Angesichts dessen kann dahinstehen, ob das FA auch durch eine Rechtsmittelbelehrung den Anschein erweckt hat, daß es sich um normale Änderungsbescheide handelte.

Die fehlende Rechtskraft der Vorentscheidung hemmt die Wirksamkeit der Änderungsbescheide nicht (vgl. BFH-Beschluß vom 17. November 1981 VIII R 193/80, BFHE 135, 21, BStBl II 1982, 263). Einen Antrag nach § 68 FGO haben die Kläger nicht gestellt.

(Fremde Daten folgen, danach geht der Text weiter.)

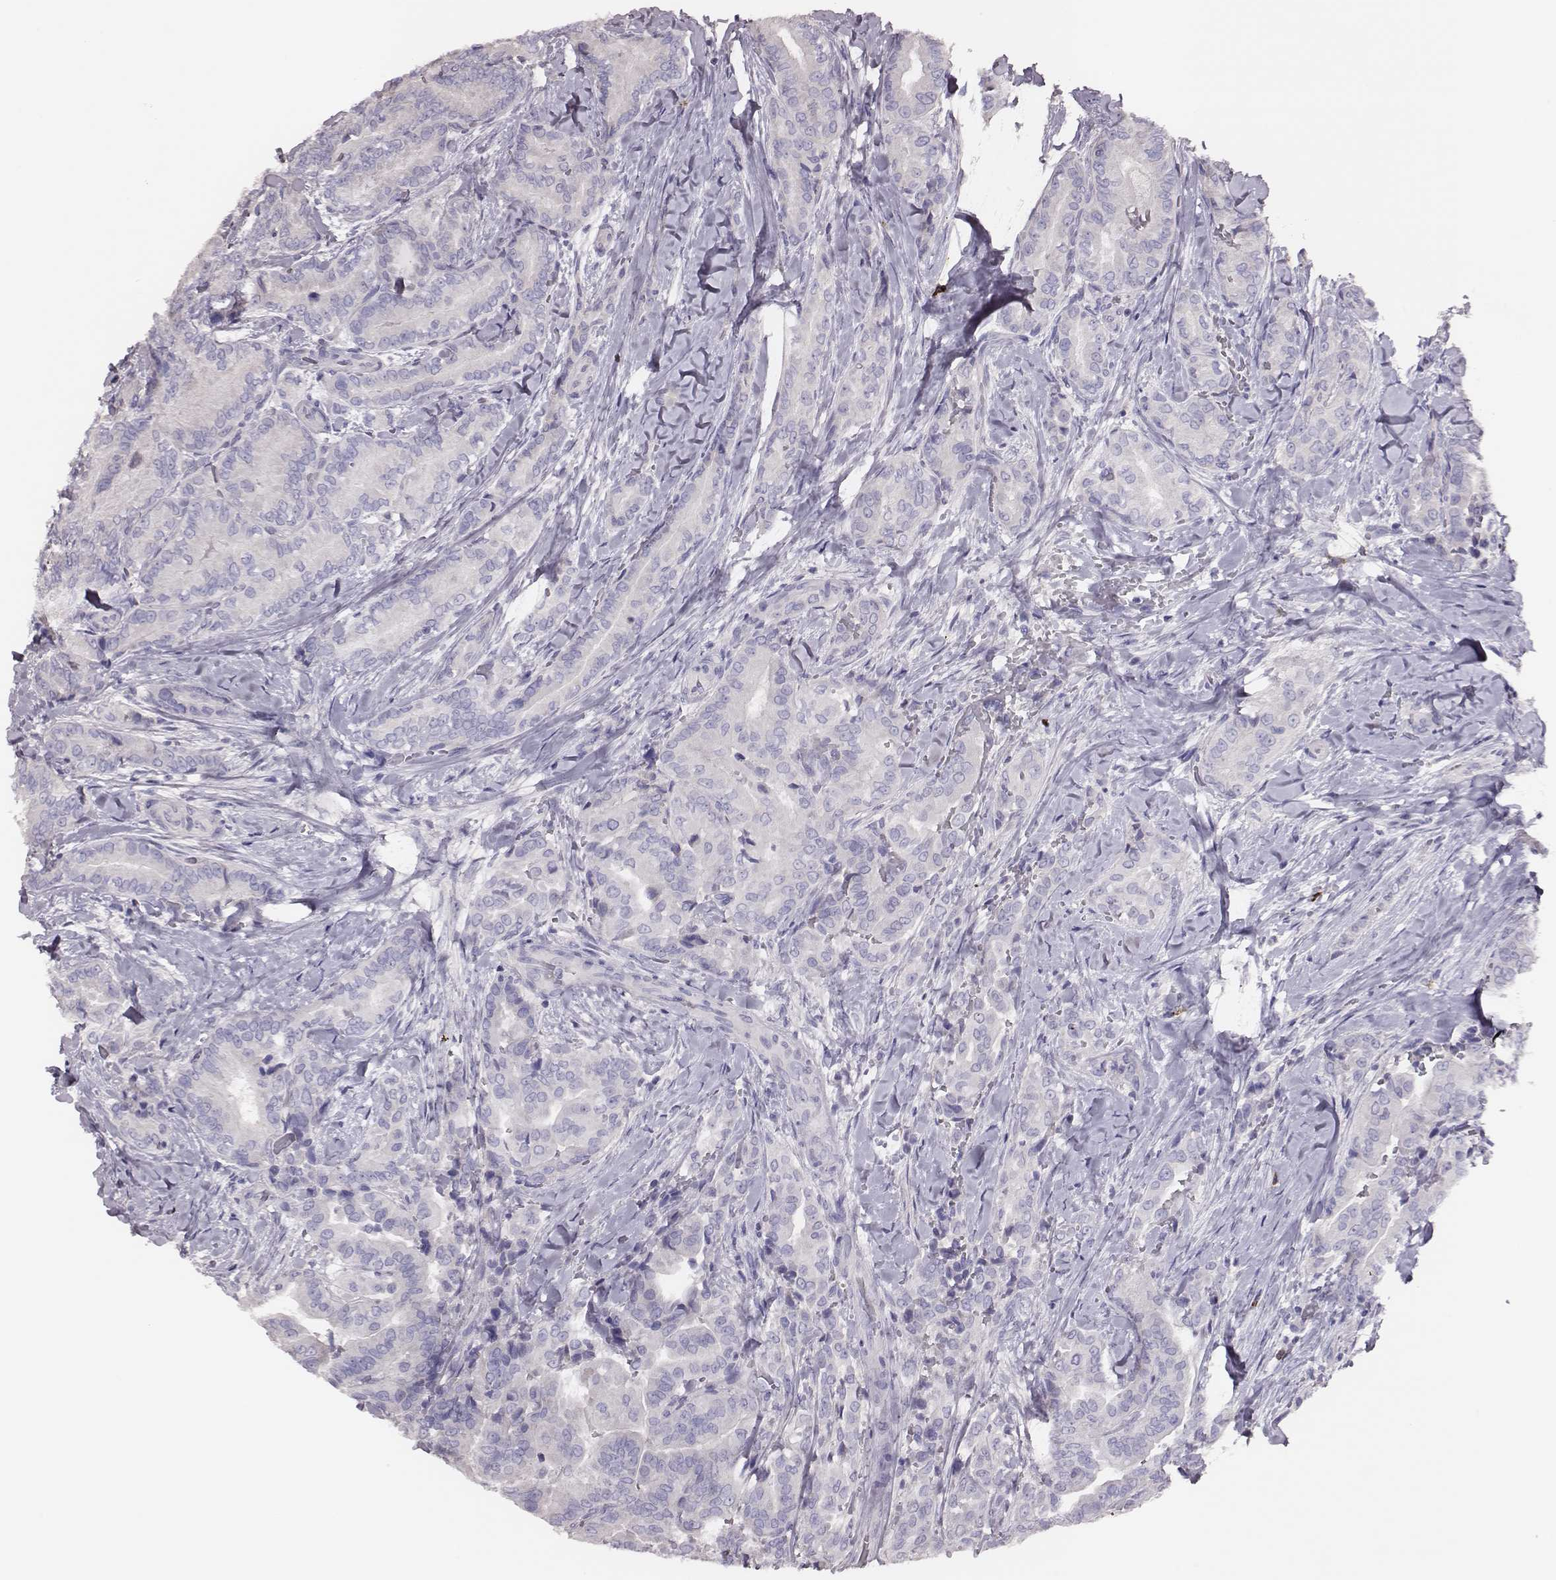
{"staining": {"intensity": "negative", "quantity": "none", "location": "none"}, "tissue": "thyroid cancer", "cell_type": "Tumor cells", "image_type": "cancer", "snomed": [{"axis": "morphology", "description": "Papillary adenocarcinoma, NOS"}, {"axis": "topography", "description": "Thyroid gland"}], "caption": "DAB (3,3'-diaminobenzidine) immunohistochemical staining of human papillary adenocarcinoma (thyroid) demonstrates no significant staining in tumor cells. The staining is performed using DAB (3,3'-diaminobenzidine) brown chromogen with nuclei counter-stained in using hematoxylin.", "gene": "P2RY10", "patient": {"sex": "male", "age": 61}}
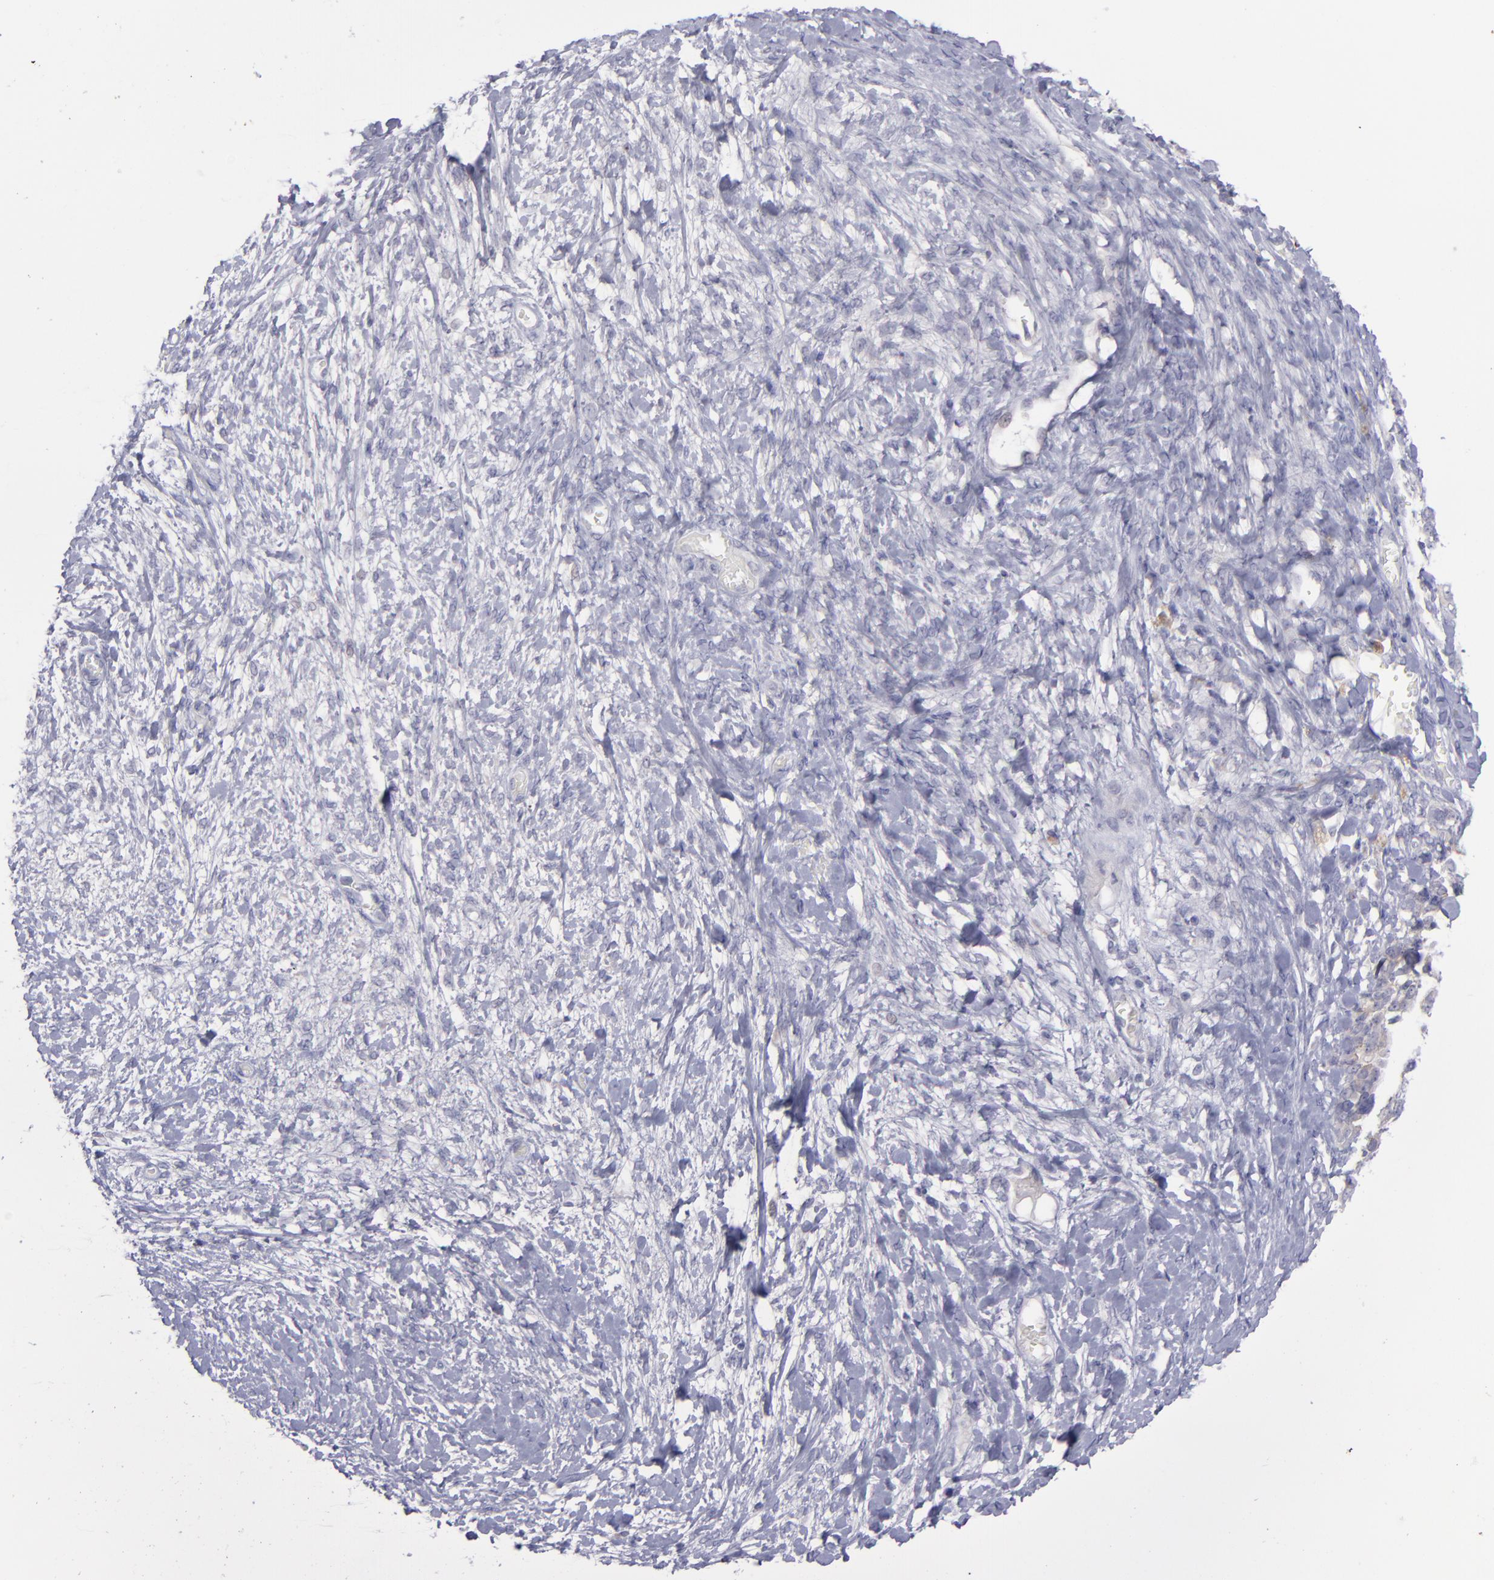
{"staining": {"intensity": "weak", "quantity": "25%-75%", "location": "cytoplasmic/membranous"}, "tissue": "ovarian cancer", "cell_type": "Tumor cells", "image_type": "cancer", "snomed": [{"axis": "morphology", "description": "Cystadenocarcinoma, serous, NOS"}, {"axis": "topography", "description": "Ovary"}], "caption": "Immunohistochemistry (IHC) histopathology image of neoplastic tissue: ovarian serous cystadenocarcinoma stained using IHC reveals low levels of weak protein expression localized specifically in the cytoplasmic/membranous of tumor cells, appearing as a cytoplasmic/membranous brown color.", "gene": "EVPL", "patient": {"sex": "female", "age": 69}}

Die Erledigung der Hauptsache ist durch Urteil bzw. Vorbescheid festzustellen, da das FA der Erledigungserklärung der Kläger widersprochen hat (vgl. BFHE 142, 357, BStBl II 1985, 218).

Das Urteil des FG ist für wirkungslos zu erklären. Anders als bei beiderseitigen Erledigungserklärungen wird das Urteil des FG nicht von selbst wirkungslos (BFHE 142, 357, BStBl II 1985, 218).

Die Kostenentscheidung folgt aus § 135 Abs. 1 FGO. Auch wenn das Urteil des FG wegen Erledigung der Hauptsache wirkungslos wurde, ist das FA sachlich in vollem Umfang unterlegen.